**REQUIRED ACTION 1**: Reproduce the passage on print magazines from "I might have" up to and including "on a listicle.".
**REQUIRED ACTION 2**: In the passage on print magazines, how many magazines does the writer get delivered?

PROVIDED TEXT START

And then there are MILFs slurping . . .

I might have missed some news by sluggishly reporting a piece for Eater, but I did take away a big revelation: Print is still a BFD — indie magazines not only sell well, they command collectible prices. So it was no surprise to read a @carr2n column on the allure of the old way of reading. Which happened to include a nugget on what turns off readers from online ingestion — all those goddamn ads. And that reminded me why I get only two magazines delivered: one because I don’t know why, the other because my in-law equivalent just will not listen when I tell her it ain’t what it used to be. I hadn’t seen the Amex food pub in years before picking up a copy at a promo event, but I was amazed at how impossible its dense pages made discerning editorial from ads. No wonder people will drop 8 bucks for the likes of Modern Farmer. If they want nothing but ads, they’ll click on a listicle.

PROVIDED TEXT END
DATASET START

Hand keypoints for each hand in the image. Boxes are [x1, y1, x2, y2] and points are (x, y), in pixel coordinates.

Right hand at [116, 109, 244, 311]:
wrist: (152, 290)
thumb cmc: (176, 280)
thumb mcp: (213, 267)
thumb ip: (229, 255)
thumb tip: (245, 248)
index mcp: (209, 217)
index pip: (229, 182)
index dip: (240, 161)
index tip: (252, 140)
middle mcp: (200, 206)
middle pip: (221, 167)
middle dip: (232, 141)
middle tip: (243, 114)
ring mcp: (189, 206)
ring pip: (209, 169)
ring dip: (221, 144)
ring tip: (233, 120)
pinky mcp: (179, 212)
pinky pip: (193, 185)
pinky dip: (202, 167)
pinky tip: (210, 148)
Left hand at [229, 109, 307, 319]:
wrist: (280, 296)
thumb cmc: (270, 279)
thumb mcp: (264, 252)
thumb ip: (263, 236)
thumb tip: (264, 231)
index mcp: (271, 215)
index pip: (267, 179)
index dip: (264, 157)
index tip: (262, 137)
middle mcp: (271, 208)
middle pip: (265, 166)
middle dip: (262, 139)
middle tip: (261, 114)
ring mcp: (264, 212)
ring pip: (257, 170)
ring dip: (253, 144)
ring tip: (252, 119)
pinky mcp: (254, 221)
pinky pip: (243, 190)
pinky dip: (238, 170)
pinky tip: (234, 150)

DATASET END

**WORKED SOLUTION 1**:
I might have missed some news by sluggishly reporting a piece for Eater, but I did take away a big revelation: Print is still a BFD — indie magazines not only sell well, they command collectible prices. So it was no surprise to read a @carr2n column on the allure of the old way of reading. Which happened to include a nugget on what turns off readers from online ingestion — all those goddamn ads. And that reminded me why I get only two magazines delivered: one because I don’t know why, the other because my in-law equivalent just will not listen when I tell her it ain’t what it used to be. I hadn’t seen the Amex food pub in years before picking up a copy at a promo event, but I was amazed at how impossible its dense pages made discerning editorial from ads. No wonder people will drop 8 bucks for the likes of Modern Farmer. If they want nothing but ads, they’ll click on a listicle.

**WORKED SOLUTION 2**: Two.